We have constant, consistent experience with the physical world. The
transmitters and receivers are probably part of our physical bodies. Physicians
have centuries of experience that particular kinds of injuries and disease affecting
particular parts of the brain has particular impacts on particular mental
activities. We have much reason to consider thought to be in our physical
brain. Lacking good reason to attribute any part of thought or the sending of
thought to anything else, we should treat it as done by our physical bodies.
That being the case, the mechanism by which any thoughts would go from one
person to another should be a physical process. A physical process should be
available to scientific analysis, detection and even imitation by instruments.
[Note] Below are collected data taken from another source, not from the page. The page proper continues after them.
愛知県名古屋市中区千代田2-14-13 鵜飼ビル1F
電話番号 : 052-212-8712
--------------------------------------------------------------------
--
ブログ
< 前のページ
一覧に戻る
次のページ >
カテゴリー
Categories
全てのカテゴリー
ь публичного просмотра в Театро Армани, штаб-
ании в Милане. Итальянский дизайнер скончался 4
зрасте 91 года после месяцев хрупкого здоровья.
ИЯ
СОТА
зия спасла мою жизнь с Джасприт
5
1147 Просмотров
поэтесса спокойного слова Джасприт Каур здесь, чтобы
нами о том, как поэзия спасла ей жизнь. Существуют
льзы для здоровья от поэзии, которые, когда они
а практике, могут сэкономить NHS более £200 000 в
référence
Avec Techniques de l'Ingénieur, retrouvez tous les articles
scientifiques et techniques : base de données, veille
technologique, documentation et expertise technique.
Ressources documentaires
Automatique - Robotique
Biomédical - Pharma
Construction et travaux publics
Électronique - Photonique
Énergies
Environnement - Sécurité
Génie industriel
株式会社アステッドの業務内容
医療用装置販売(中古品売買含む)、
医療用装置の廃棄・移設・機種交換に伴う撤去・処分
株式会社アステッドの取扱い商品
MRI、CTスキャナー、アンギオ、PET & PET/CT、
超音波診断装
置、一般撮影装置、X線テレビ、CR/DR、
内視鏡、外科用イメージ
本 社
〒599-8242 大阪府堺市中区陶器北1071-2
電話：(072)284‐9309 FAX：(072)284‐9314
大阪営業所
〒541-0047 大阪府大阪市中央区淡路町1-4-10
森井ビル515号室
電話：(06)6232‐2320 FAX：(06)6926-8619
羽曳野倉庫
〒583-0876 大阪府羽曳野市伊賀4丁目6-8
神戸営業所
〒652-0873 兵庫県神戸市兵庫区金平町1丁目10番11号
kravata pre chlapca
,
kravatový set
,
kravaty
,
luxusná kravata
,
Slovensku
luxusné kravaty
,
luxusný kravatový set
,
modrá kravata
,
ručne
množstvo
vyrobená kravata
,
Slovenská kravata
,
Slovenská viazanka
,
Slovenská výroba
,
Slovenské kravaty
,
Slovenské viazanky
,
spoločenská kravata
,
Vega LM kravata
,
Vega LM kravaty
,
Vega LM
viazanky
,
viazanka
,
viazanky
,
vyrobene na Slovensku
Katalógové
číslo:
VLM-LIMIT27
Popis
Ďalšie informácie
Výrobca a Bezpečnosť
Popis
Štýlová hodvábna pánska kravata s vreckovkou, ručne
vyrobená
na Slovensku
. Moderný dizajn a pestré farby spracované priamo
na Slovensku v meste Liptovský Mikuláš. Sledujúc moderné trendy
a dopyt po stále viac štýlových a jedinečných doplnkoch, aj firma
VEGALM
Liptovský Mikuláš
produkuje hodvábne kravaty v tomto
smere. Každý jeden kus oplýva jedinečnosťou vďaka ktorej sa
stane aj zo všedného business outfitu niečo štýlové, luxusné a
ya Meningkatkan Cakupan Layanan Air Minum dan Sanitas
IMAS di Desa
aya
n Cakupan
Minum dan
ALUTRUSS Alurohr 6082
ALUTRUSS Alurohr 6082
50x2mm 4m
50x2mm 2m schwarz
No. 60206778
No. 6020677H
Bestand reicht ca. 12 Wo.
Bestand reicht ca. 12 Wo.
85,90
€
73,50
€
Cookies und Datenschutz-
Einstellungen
The fact scientists cannot
detect radio waves or other known means of transmission suggest either such a thing
does not exist or it is done by some physical process unknown to science. While
the latter cannot be entirely excluded, it is highly doubtful it applies in
this case. It is likely there are aspects of the universe scientists have not
yet uncovered. However, a part of the universe which individual human bodies
can and do interact with, but sophisticated scientific equipment developed to
interact with humans and the universe being unable to detect it is highly
improbable.
It could be argued that telepathy
and mind-reading is not entirely of a physical nature. Those who believe in
such things will often believe in supernatural aspects to humans and the
universe. Science deals with "nature." Inherently, that which is
"supernatural" is beyond the reach of science. Science can neither
prove nor disprove it. There are many questions that cast doubt on a spiritual
side to telepathy/mind-reading. First, very few people claim to experience such
psychic abilities, and those who do are not those one would consider most
spiritually developed (saints and the like). Second, since we know our mental
functions use our physical brain, we must at least have communications between
our physical brain and any spiritual part which plays a role. (People do not
tend to talk back and forth between their brain and spirit. People may believe
their conscience is their spirit talking to them, but at best that is a one way
monologue. Because each person's conscience tells them somewhat different
things depending on their cultural, religious and familial upbringing, it is
more likely it is not of supernatural origin.) Third, even if we consider
communication between the physical and spiritual, we again have to ask what the
nature of the communication is. It suggests an interaction between the physical
and spiritual realm. For the physical brain to detect or process a message, the
message should have to be sent to it in a physical format even if the source is
outside the physical world. Such a physical message should be detectable by science.